◆ **Assignment**: Switch "QUICK LINKS" to "USEFUL LINKS" in the lines from the line with "れるため、過度な心配は不要です。" to the line with "Oil Gas Rubber Hoses", changing nothing else, and give back only those lines without the pictures.

--------

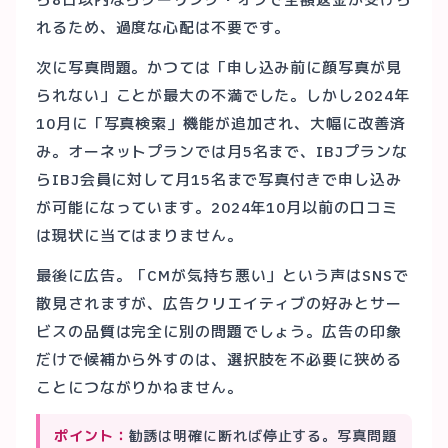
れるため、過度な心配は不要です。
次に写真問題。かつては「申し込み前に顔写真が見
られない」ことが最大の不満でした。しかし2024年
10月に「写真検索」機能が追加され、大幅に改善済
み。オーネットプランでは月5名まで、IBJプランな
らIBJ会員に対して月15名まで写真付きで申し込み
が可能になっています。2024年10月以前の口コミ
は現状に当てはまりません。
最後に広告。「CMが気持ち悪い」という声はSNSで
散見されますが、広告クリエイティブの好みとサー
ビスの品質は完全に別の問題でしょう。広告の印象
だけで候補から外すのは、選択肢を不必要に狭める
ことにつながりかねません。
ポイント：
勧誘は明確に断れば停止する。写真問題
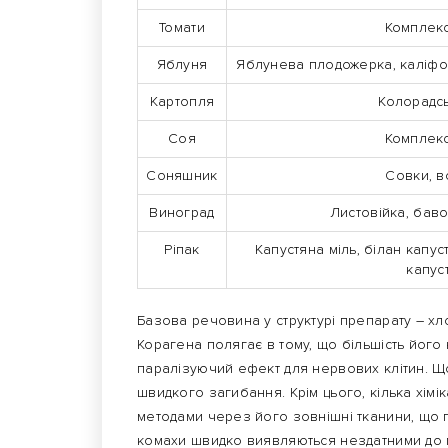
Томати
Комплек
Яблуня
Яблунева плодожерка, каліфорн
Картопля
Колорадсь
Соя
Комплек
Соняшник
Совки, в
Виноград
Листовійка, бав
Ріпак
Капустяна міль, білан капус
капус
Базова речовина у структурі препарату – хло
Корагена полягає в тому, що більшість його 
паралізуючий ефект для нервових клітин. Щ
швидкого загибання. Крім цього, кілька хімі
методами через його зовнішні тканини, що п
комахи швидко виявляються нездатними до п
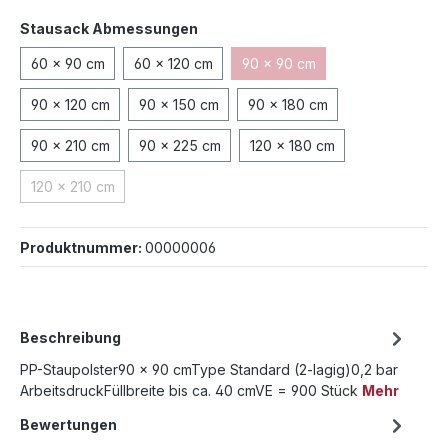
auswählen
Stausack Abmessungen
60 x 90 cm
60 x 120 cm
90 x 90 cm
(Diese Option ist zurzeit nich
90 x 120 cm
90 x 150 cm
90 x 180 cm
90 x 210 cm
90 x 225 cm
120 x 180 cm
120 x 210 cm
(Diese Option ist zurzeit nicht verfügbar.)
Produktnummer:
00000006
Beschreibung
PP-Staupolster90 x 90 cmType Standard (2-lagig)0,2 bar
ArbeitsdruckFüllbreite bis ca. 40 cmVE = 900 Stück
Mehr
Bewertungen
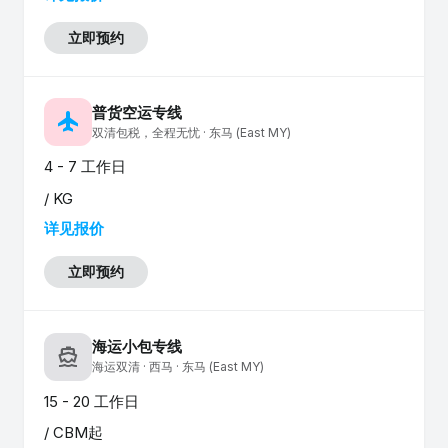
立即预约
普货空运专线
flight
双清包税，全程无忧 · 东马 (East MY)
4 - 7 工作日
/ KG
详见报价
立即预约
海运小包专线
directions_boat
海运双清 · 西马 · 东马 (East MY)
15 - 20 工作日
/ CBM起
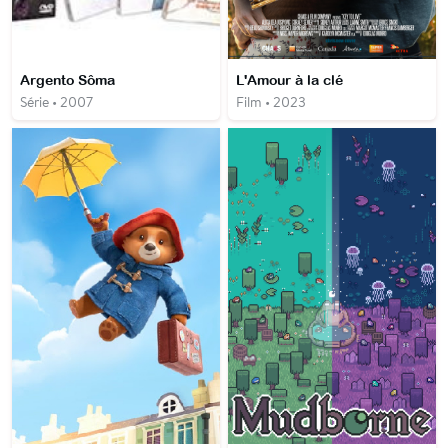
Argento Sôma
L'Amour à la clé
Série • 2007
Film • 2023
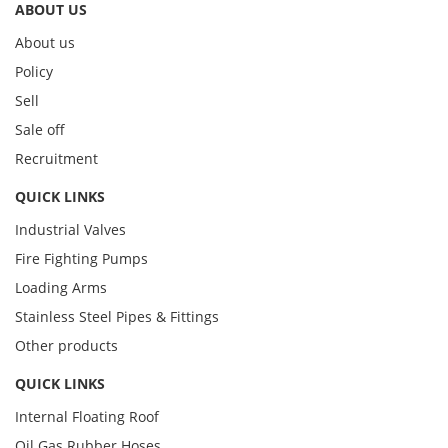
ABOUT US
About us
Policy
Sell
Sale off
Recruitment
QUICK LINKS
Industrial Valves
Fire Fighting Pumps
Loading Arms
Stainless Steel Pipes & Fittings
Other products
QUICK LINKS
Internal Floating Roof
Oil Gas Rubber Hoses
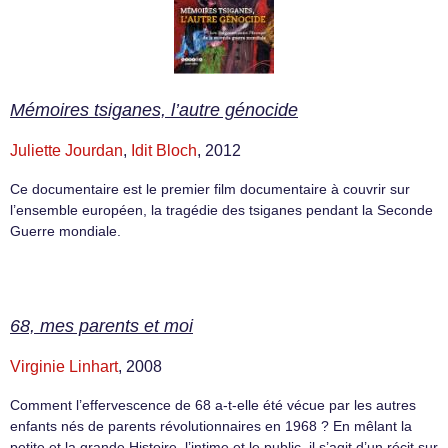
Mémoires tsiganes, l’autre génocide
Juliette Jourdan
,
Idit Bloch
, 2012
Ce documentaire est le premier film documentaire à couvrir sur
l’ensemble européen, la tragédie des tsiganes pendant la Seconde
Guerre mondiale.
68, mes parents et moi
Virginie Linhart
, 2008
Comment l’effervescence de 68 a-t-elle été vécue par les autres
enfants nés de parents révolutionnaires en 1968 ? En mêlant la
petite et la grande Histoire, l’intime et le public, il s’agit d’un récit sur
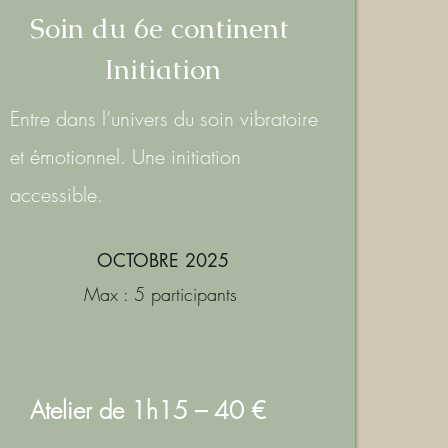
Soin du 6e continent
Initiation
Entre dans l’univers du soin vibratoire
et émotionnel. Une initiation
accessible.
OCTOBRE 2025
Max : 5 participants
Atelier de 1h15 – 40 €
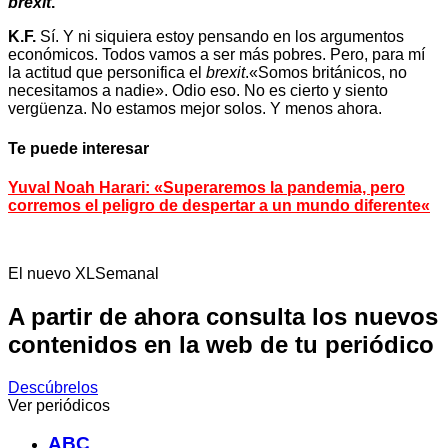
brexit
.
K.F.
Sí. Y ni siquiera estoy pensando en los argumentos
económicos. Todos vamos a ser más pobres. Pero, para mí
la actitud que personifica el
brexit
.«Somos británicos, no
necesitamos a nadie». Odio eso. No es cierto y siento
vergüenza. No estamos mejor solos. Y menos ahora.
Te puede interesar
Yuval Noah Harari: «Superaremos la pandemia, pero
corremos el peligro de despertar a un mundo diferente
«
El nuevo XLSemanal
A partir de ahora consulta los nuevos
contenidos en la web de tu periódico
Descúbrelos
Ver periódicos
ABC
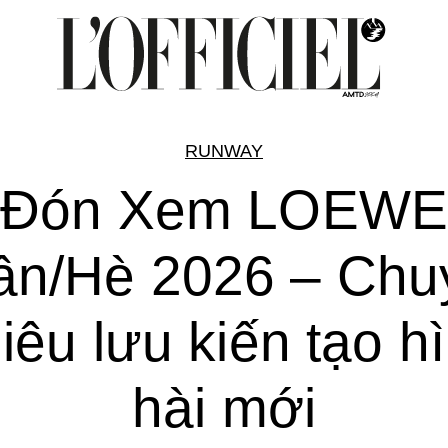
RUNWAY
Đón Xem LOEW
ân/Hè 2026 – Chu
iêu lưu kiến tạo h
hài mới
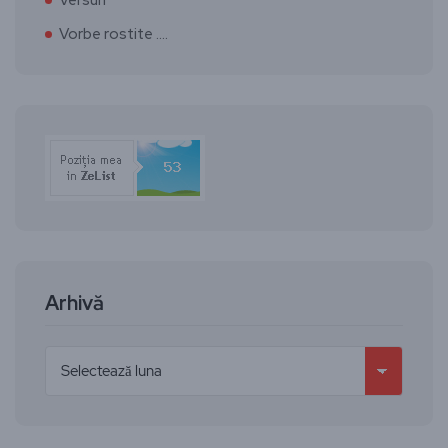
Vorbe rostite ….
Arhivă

--------

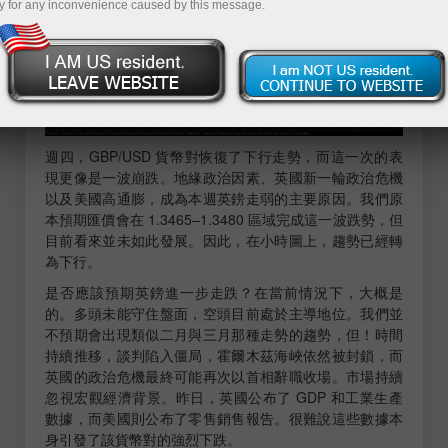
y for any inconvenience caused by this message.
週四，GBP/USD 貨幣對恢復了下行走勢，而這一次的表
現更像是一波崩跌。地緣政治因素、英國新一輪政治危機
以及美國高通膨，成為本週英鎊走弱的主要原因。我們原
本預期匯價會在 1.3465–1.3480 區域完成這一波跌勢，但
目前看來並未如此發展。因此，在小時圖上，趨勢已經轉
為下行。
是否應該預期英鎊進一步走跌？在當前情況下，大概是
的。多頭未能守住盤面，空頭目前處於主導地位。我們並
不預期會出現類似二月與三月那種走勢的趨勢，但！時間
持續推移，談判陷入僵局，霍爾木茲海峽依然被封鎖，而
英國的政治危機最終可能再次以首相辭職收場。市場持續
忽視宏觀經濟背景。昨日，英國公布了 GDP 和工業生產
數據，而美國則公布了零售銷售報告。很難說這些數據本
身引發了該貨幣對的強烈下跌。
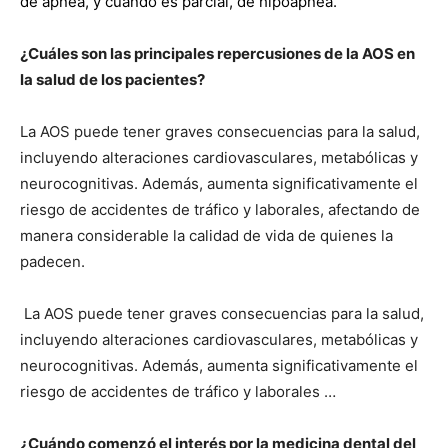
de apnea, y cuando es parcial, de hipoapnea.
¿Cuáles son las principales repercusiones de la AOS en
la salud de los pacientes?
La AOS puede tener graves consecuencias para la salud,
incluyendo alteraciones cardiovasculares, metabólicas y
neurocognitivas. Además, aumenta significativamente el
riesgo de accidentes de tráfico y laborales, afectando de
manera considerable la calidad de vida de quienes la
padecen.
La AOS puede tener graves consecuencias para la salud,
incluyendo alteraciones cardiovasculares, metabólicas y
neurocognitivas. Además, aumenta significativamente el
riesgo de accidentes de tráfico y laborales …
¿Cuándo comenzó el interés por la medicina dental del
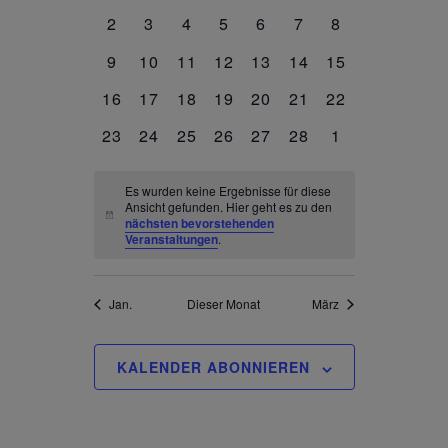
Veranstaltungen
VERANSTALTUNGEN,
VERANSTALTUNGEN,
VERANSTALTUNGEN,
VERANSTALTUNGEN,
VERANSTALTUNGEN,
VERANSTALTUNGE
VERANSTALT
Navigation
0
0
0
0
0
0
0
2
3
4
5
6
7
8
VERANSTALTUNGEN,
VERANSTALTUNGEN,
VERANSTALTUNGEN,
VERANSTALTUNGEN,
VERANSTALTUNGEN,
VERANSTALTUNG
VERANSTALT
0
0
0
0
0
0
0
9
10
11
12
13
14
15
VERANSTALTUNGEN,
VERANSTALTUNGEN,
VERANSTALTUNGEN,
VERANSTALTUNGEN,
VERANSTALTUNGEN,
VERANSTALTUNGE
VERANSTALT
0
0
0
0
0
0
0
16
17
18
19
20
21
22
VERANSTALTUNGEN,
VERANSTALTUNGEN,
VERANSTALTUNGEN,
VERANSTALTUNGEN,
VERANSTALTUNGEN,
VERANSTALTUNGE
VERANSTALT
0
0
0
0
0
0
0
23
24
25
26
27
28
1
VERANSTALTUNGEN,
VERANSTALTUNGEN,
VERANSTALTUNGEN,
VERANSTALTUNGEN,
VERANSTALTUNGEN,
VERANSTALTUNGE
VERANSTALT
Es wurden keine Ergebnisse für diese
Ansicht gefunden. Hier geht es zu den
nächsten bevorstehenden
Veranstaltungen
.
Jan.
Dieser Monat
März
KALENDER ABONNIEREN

--------

◆ **Solution for this problem**:
れるため、過度な心配は不要です。
次に写真問題。かつては「申し込み前に顔写真が見
られない」ことが最大の不満でした。しかし2024年
10月に「写真検索」機能が追加され、大幅に改善済
み。オーネットプランでは月5名まで、IBJプランな
らIBJ会員に対して月15名まで写真付きで申し込み
が可能になっています。2024年10月以前の口コミ
は現状に当てはまりません。
最後に広告。「CMが気持ち悪い」という声はSNSで
散見されますが、広告クリエイティブの好みとサー
ビスの品質は完全に別の問題でしょう。広告の印象
だけで候補から外すのは、選択肢を不必要に狭める
ことにつながりかねません。
ポイント：
勧誘は明確に断れば停止する。写真問題
Томати
Комплек
Яблуня
Яблунева плодожерка, каліфорн
Картопля
Колорадсь
Соя
Комплек
Соняшник
Совки, в
Виноград
Листовійка, бав
Ріпак
Капустяна міль, білан капус
капус
Базова речовина у структурі препарату – хло
Корагена полягає в тому, що більшість його 
паралізуючий ефект для нервових клітин. Щ
швидкого загибання. Крім цього, кілька хімі
методами через його зовнішні тканини, що п
комахи швидко виявляються нездатними до п
auswählen
Stausack Abmessungen
60 x 90 cm
60 x 120 cm
90 x 90 cm
(Diese Option ist zurzeit nich
90 x 120 cm
90 x 150 cm
90 x 180 cm
90 x 210 cm
90 x 225 cm
120 x 180 cm
120 x 210 cm
(Diese Option ist zurzeit nicht verfügbar.)
Produktnummer:
00000006
Beschreibung
PP-Staupolster90 x 90 cmType Standard (2-lagig)0,2 bar
ArbeitsdruckFüllbreite bis ca. 40 cmVE = 900 Stück
Mehr
Bewertungen
立即预约
普货空运专线
flight
双清包税，全程无忧 · 东马 (East MY)
4 - 7 工作日
/ KG
详见报价
立即预约
海运小包专线
directions_boat
海运双清 · 西马 · 东马 (East MY)
15 - 20 工作日
/ CBM起
Argento Sôma
L'Amour à la clé
Série • 2007
Film • 2023
ABOUT US
About us
Policy
Sell
Sale off
Recruitment
USEFUL LINKS
Industrial Valves
Fire Fighting Pumps
Loading Arms
Stainless Steel Pipes & Fittings
Other products
USEFUL LINKS
Internal Floating Roof
Oil Gas Rubber Hoses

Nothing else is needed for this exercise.